#### [To do]
Please go through the records below and return every line holding the word "Result".

Extracted data below:

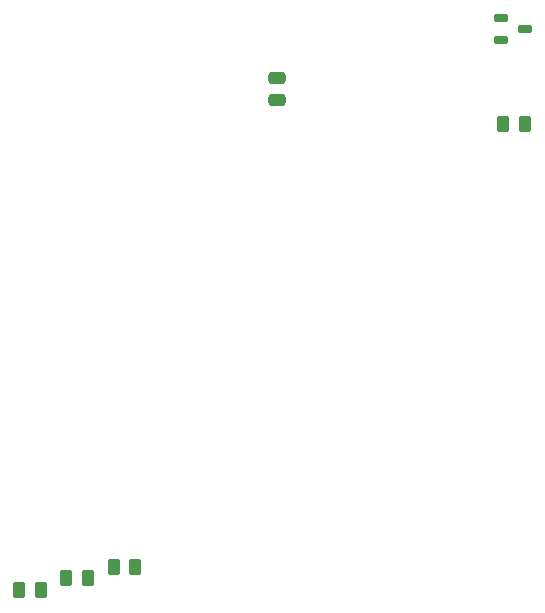
<source format=gtp>
G04 #@! TF.GenerationSoftware,KiCad,Pcbnew,9.0.0*
G04 #@! TF.CreationDate,2025-05-15T15:17:57-04:00*
G04 #@! TF.ProjectId,blood_pressure,626c6f6f-645f-4707-9265-73737572652e,rev?*
G04 #@! TF.SameCoordinates,Original*
G04 #@! TF.FileFunction,Paste,Top*
G04 #@! TF.FilePolarity,Positive*
%FSLAX46Y46*%
G04 Gerber Fmt 4.6, Leading zero omitted, Abs format (unit mm)*
G04 Created by KiCad (PCBNEW 9.0.0) date 2025-05-15 15:17:57*
%MOMM*%
%LPD*%
G01*
G04 APERTURE LIST*
G04 Aperture macros list*
%AMRoundRect*
0 Rectangle with rounded corners*
0 $1 Rounding radius*
0 $2 $3 $4 $5 $6 $7 $8 $9 X,Y pos of 4 corners*
0 Add a 4 corners polygon primitive as box body*
4,1,4,$2,$3,$4,$5,$6,$7,$8,$9,$2,$3,0*
0 Add four circle primitives for the rounded corners*
1,1,$1+$1,$2,$3*
1,1,$1+$1,$4,$5*
1,1,$1+$1,$6,$7*
1,1,$1+$1,$8,$9*
0 Add four rect primitives between the rounded corners*
20,1,$1+$1,$2,$3,$4,$5,0*
20,1,$1+$1,$4,$5,$6,$7,0*
20,1,$1+$1,$6,$7,$8,$9,0*
20,1,$1+$1,$8,$9,$2,$3,0*%
G04 Aperture macros list end*
%ADD10RoundRect,0.250000X-0.262500X-0.450000X0.262500X-0.450000X0.262500X0.450000X-0.262500X0.450000X0*%
%ADD11RoundRect,0.250000X0.475000X-0.250000X0.475000X0.250000X-0.475000X0.250000X-0.475000X-0.250000X0*%
%ADD12RoundRect,0.076250X-0.513750X-0.228750X0.513750X-0.228750X0.513750X0.228750X-0.513750X0.228750X0*%
G04 APERTURE END LIST*
D10*
X119675000Y-96500000D03*
X121500000Y-96500000D03*
X123675000Y-95500000D03*
X125500000Y-95500000D03*
D11*
X137500000Y-56000000D03*
X137500000Y-54100000D03*
D10*
X115675000Y-97500000D03*
X117500000Y-97500000D03*
X156675000Y-58000000D03*
X158500000Y-58000000D03*
D12*
X156475000Y-49085000D03*
X156475000Y-50915000D03*
X158525000Y-50000000D03*
M02*

</source>
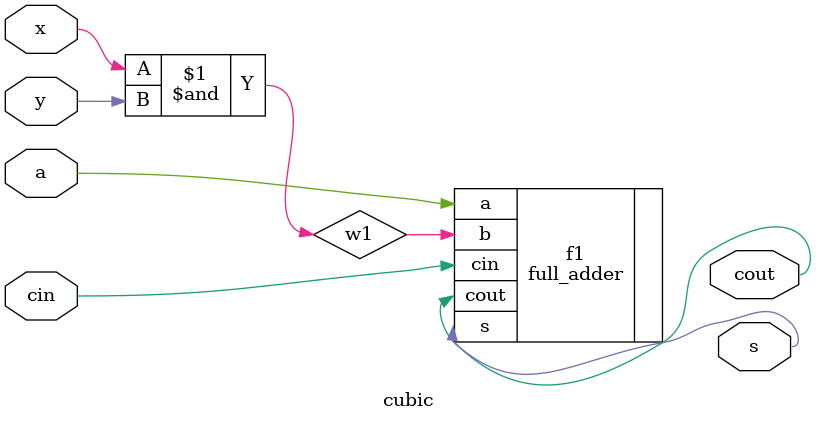
<source format=sv>
module cubic(
input logic x,
input logic y,
input logic a,
input logic cin,
output logic cout,
output logic s);
logic w1;
and a1(w1,x,y);
 full_adder f1(
 .a(a),
 .b(w1),
 .cin(cin),
 .s(s),
.cout(cout));
endmodule
</source>
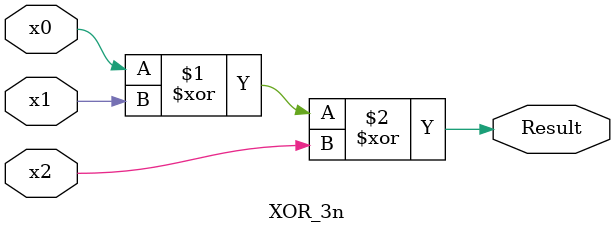
<source format=v>
/*
* -----------------------------------------------------------------
* AUTHOR  : Aein Rezaei Shahmirzadi (aein.rezaeishahmirzadi@rub.de)
* DOCUMENT: "Second-Order Low-Randomness d+1 Hardware Sharing of the AES" CCS'22
* -----------------------------------------------------------------
*
* Copyright (c) 2021, Aein Rezaei Shahmirzadi
*
* All rights reserved.
*
* THIS SOFTWARE IS PROVIDED BY THE COPYRIGHT HOLDERS AND CONTRIBUTORS "AS IS" AND
* ANY EXPRESS OR IMPLIED WARRANTIES, INCLUDING, BUT NOT LIMITED TO, THE IMPLIED
* WARRANTIES OF MERCHANTABILITY AND FITNESS FOR A PARTICULAR PURPOSE ARE
* DISCLAIMED. IN NO EVENT SHALL THE COPYRIGHT HOLDER OR CONTRIBUTERS BE LIABLE FOR ANY
* DIRECT, INDIRECT, INCIDENTAL, SPECIAL, EXEMPLARY, OR CONSEQUENTIAL DAMAGES
* (INCLUDING, BUT NOT LIMITED TO, PROCUREMENT OF SUBSTITUTE GOODS OR SERVICES;
* LOSS OF USE, DATA, OR PROFITS; OR BUSINESS INTERRUPTION) HOWEVER CAUSED AND
* ON ANY THEORY OF LIABILITY, WHETHER IN CONTRACT, STRICT LIABILITY, OR TORT
* (INCLUDING NEGLIGENCE OR OTHERWISE) ARISING IN ANY WAY OUT OF THE USE OF THIS
* SOFTWARE, EVEN IF ADVISED OF THE POSSIBILITY OF SUCH DAMAGE.
*
* Please see LICENSE and README for license and further instructions.
*/

module XOR_3n
#(parameter integer n = 1)
	( 	input [n-1:0] x0,
		input [n-1:0] x1,
		input [n-1:0] x2,
		output [n-1:0] Result
    );

	assign Result = x0 ^ x1 ^ x2;
	
endmodule

</source>
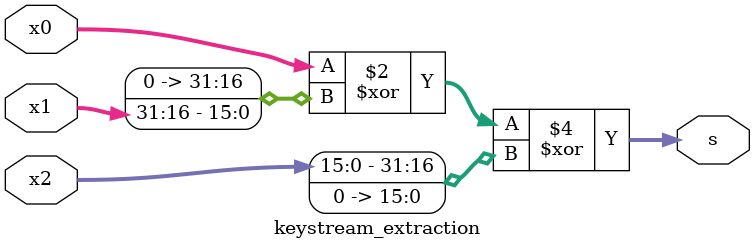
<source format=v>
module keystream_extraction(
  input  [31:0] x0,
  input  [31:0] x1,
  input  [31:0] x2,
  output [31:0] s
);

  // Example: s = x0 ^ (x1 >> 16) ^ (x2 << 16)
  assign s = x0 ^ (x1 >> 16) ^ (x2 << 16);

endmodule

</source>
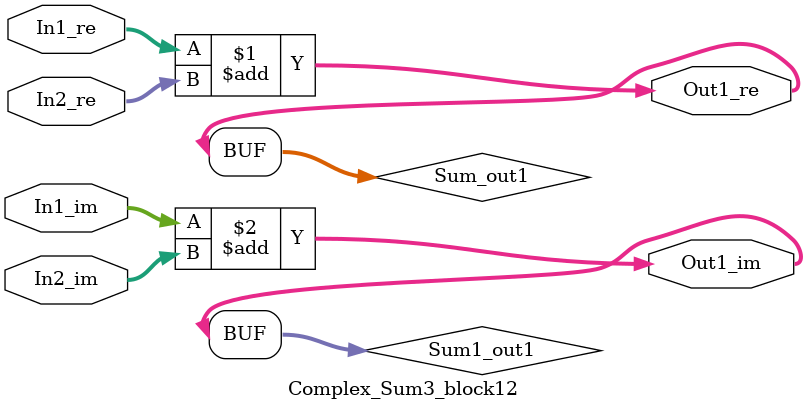
<source format=v>



`timescale 1 ns / 1 ns

module Complex_Sum3_block12
          (In1_re,
           In1_im,
           In2_re,
           In2_im,
           Out1_re,
           Out1_im);


  input   signed [36:0] In1_re;  // sfix37_En22
  input   signed [36:0] In1_im;  // sfix37_En22
  input   signed [36:0] In2_re;  // sfix37_En22
  input   signed [36:0] In2_im;  // sfix37_En22
  output  signed [36:0] Out1_re;  // sfix37_En22
  output  signed [36:0] Out1_im;  // sfix37_En22


  wire signed [36:0] Sum_out1;  // sfix37_En22
  wire signed [36:0] Sum1_out1;  // sfix37_En22


  assign Sum_out1 = In1_re + In2_re;



  assign Out1_re = Sum_out1;

  assign Sum1_out1 = In1_im + In2_im;



  assign Out1_im = Sum1_out1;

endmodule  // Complex_Sum3_block12


</source>
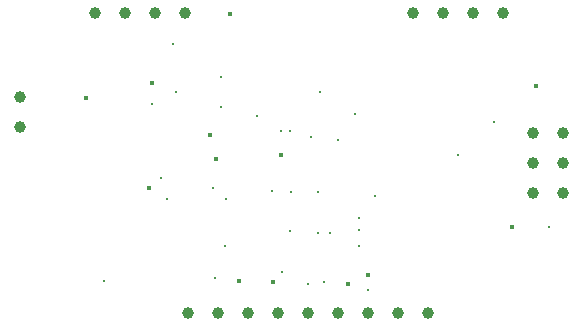
<source format=gbr>
%TF.GenerationSoftware,KiCad,Pcbnew,8.0.8*%
%TF.CreationDate,2025-02-03T21:22:47-04:00*%
%TF.ProjectId,ATMega328P-512K-Datalogger-2L,41544d65-6761-4333-9238-502d3531324b,1*%
%TF.SameCoordinates,Original*%
%TF.FileFunction,Plated,1,2,PTH,Drill*%
%TF.FilePolarity,Positive*%
%FSLAX46Y46*%
G04 Gerber Fmt 4.6, Leading zero omitted, Abs format (unit mm)*
G04 Created by KiCad (PCBNEW 8.0.8) date 2025-02-03 21:22:47*
%MOMM*%
%LPD*%
G01*
G04 APERTURE LIST*
%TA.AperFunction,ViaDrill*%
%ADD10C,0.300000*%
%TD*%
%TA.AperFunction,ViaDrill*%
%ADD11C,0.400000*%
%TD*%
%TA.AperFunction,ComponentDrill*%
%ADD12C,1.000000*%
%TD*%
G04 APERTURE END LIST*
D10*
X132080000Y-112014000D03*
X136144000Y-97028000D03*
X136906000Y-103303000D03*
X137414000Y-105118000D03*
X137922000Y-91948000D03*
X138176000Y-96012000D03*
X141287500Y-104140000D03*
X141478000Y-111760000D03*
X141986000Y-94742000D03*
X141986000Y-97282000D03*
X142367000Y-109093000D03*
X142408186Y-105087120D03*
X145034000Y-98044000D03*
X146304000Y-104394000D03*
X147066000Y-99314000D03*
X147193000Y-111289000D03*
X147812000Y-107791211D03*
X147866003Y-99314000D03*
X147955000Y-104521000D03*
X149352000Y-112268000D03*
X149606000Y-99822000D03*
X150241000Y-104521000D03*
X150241000Y-107950000D03*
X150368000Y-96012000D03*
X150749000Y-112141000D03*
X151221735Y-107985265D03*
X151892000Y-100076000D03*
X153365200Y-97866200D03*
X153670000Y-106680000D03*
X153670000Y-107696000D03*
X153703000Y-109093000D03*
X154432000Y-112776000D03*
X155041600Y-104851200D03*
X162052000Y-101346000D03*
X165100000Y-98552000D03*
X169799000Y-107442000D03*
D11*
X130556000Y-96520000D03*
X135890000Y-104140000D03*
X136144000Y-95250000D03*
X141097000Y-99695000D03*
X141605000Y-101727000D03*
X142748000Y-89408000D03*
X143510000Y-112014000D03*
X146431000Y-112141000D03*
X147066000Y-101346000D03*
X152781000Y-112268000D03*
X154432000Y-111506000D03*
X166624000Y-107442000D03*
X168656000Y-95504000D03*
D12*
%TO.C,BT1*%
X124968000Y-96438000D03*
X124968000Y-98978000D03*
%TO.C,I2C*%
X131350000Y-89370000D03*
X133890000Y-89370000D03*
X136430000Y-89370000D03*
X138970000Y-89370000D03*
%TO.C,GPIO*%
X139192000Y-114770000D03*
X141732000Y-114770000D03*
X144272000Y-114770000D03*
X146812000Y-114770000D03*
X149352000Y-114770000D03*
X151892000Y-114770000D03*
X154432000Y-114770000D03*
X156972000Y-114770000D03*
%TO.C,Serial*%
X158242000Y-89370000D03*
%TO.C,GPIO*%
X159512000Y-114770000D03*
%TO.C,Serial*%
X160782000Y-89370000D03*
X163322000Y-89370000D03*
X165862000Y-89370000D03*
%TO.C,ICSP*%
X168402000Y-99530000D03*
X168402000Y-102070000D03*
X168402000Y-104610000D03*
X170942000Y-99530000D03*
X170942000Y-102070000D03*
X170942000Y-104610000D03*
M02*

</source>
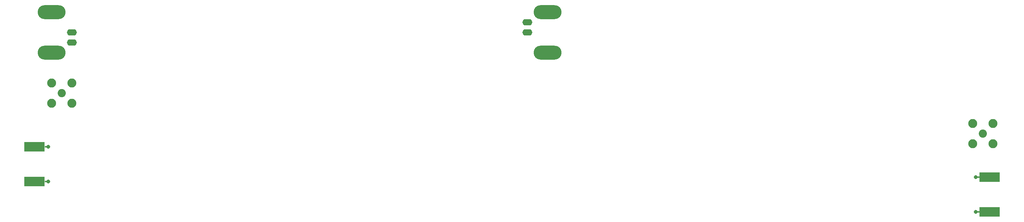
<source format=gbr>
G04 #@! TF.GenerationSoftware,KiCad,Pcbnew,(6.0.8-1)-1*
G04 #@! TF.CreationDate,2022-11-23T20:34:25+02:00*
G04 #@! TF.ProjectId,Proto Board RF v2-0,50726f74-6f20-4426-9f61-726420524620,rev?*
G04 #@! TF.SameCoordinates,Original*
G04 #@! TF.FileFunction,Copper,L2,Bot*
G04 #@! TF.FilePolarity,Positive*
%FSLAX46Y46*%
G04 Gerber Fmt 4.6, Leading zero omitted, Abs format (unit mm)*
G04 Created by KiCad (PCBNEW (6.0.8-1)-1) date 2022-11-23 20:34:25*
%MOMM*%
%LPD*%
G01*
G04 APERTURE LIST*
G04 #@! TA.AperFunction,ComponentPad*
%ADD10O,2.500000X1.600000*%
G04 #@! TD*
G04 #@! TA.AperFunction,ComponentPad*
%ADD11O,7.000000X3.500000*%
G04 #@! TD*
G04 #@! TA.AperFunction,ComponentPad*
%ADD12C,2.050000*%
G04 #@! TD*
G04 #@! TA.AperFunction,ComponentPad*
%ADD13C,2.250000*%
G04 #@! TD*
G04 #@! TA.AperFunction,SMDPad,CuDef*
%ADD14R,5.080000X2.420000*%
G04 #@! TD*
G04 #@! TA.AperFunction,ComponentPad*
%ADD15C,0.970000*%
G04 #@! TD*
G04 #@! TA.AperFunction,SMDPad,CuDef*
%ADD16R,0.950000X0.460000*%
G04 #@! TD*
G04 APERTURE END LIST*
D10*
X198120000Y-91440000D03*
D11*
X203200000Y-96520000D03*
X203200000Y-86360000D03*
D10*
X198120000Y-88900000D03*
X83820000Y-91440000D03*
X83820000Y-93980000D03*
D11*
X78740000Y-96520000D03*
X78740000Y-86360000D03*
D12*
X312420000Y-116840000D03*
D13*
X309880000Y-119380000D03*
X314960000Y-119380000D03*
X309880000Y-114300000D03*
X314960000Y-114300000D03*
D12*
X81280000Y-106680000D03*
D13*
X78740000Y-109220000D03*
X78740000Y-104140000D03*
X83820000Y-109220000D03*
X83820000Y-104140000D03*
D14*
X314140000Y-127700000D03*
D15*
X310700000Y-127700000D03*
D16*
X311150000Y-127700000D03*
D15*
X310700000Y-136460000D03*
D16*
X311150000Y-136460000D03*
D14*
X314140000Y-136460000D03*
X74480000Y-120080000D03*
D15*
X77920000Y-128840000D03*
X77920000Y-120080000D03*
D16*
X77470000Y-128840000D03*
D14*
X74480000Y-128840000D03*
D16*
X77470000Y-120080000D03*
M02*

</source>
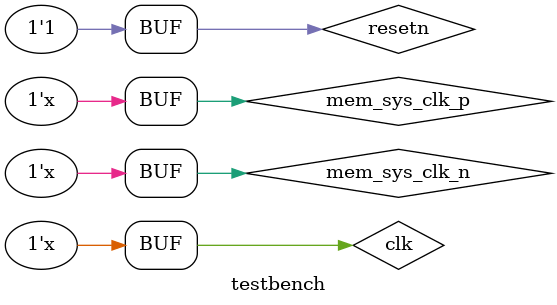
<source format=sv>
`timescale 1 ns/ 1ps



module testbench();

    
    reg clk;
    reg resetn;
   

    //from stimulus
    wire [7:0] stream_in_KEEP;
    wire stream_in_LAST;
    wire [63:0] stream_in_DATA;
    wire stream_in_VALID;
    wire stream_in_READY;
 
   //from dut 
    wire [7:0] stream_out_KEEP;
    wire stream_out_LAST;
    wire [63:0] stream_out_DATA;
    wire stream_out_VALID;
    wire stream_out_READY;

    reg mem_sys_clk_p;
    reg mem_sys_clk_n;
    
    always #10 clk = ~clk;
    always #5 mem_sys_clk_p =~mem_sys_clk_p;
    always #5 mem_sys_clk_n =~mem_sys_clk_n;

    
    initial begin
        resetn = 0;
        clk = 0;
        mem_sys_clk_p = 0;
        mem_sys_clk_n = 1;
        #30 resetn = 1;
    end
    


    //choose stimulation
    mpi_eth_stimulate stimulus(
                            .clk(clk),
                            .stream_out_DATA(stream_in_DATA), 
                            .stream_out_KEEP(stream_in_KEEP), 
                            .stream_out_LAST(stream_in_LAST), 
                            .stream_out_VALID(stream_in_VALID), 
                            .stream_out_READY(stream_in_READY),
                            .stream_in_DATA(stream_out_DATA), 
                            .stream_in_KEEP(stream_out_KEEP), 
                            .stream_in_LAST(stream_out_LAST), 
                            .stream_in_VALID(stream_out_VALID), 
                            .stream_in_READY(stream_out_READY)
                       );

   top_sim dut(
    .clk(clk),
    .mem_sys_clk_p(mem_sys_clk_p),
    .mem_sys_clk_n(mem_sys_clk_n),
    .resetn(resetn),
    .keep(stream_in_KEEP),
    .last(stream_in_LAST),
    .data(stream_in_DATA),
    .valid(stream_in_VALID),
    .ready(stream_in_READY),
    .keep_out(stream_out_KEEP),
    .last_out(stream_out_LAST),
    .data_out(stream_out_DATA),
    .valid_out(stream_out_VALID),
    .ready_out(stream_out_READY)
  );


endmodule

</source>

End of Extracted data.

#### [Finished exercise]
		output [n-1:0] Result
	assign Result = x0 ^ x1 ^ x2;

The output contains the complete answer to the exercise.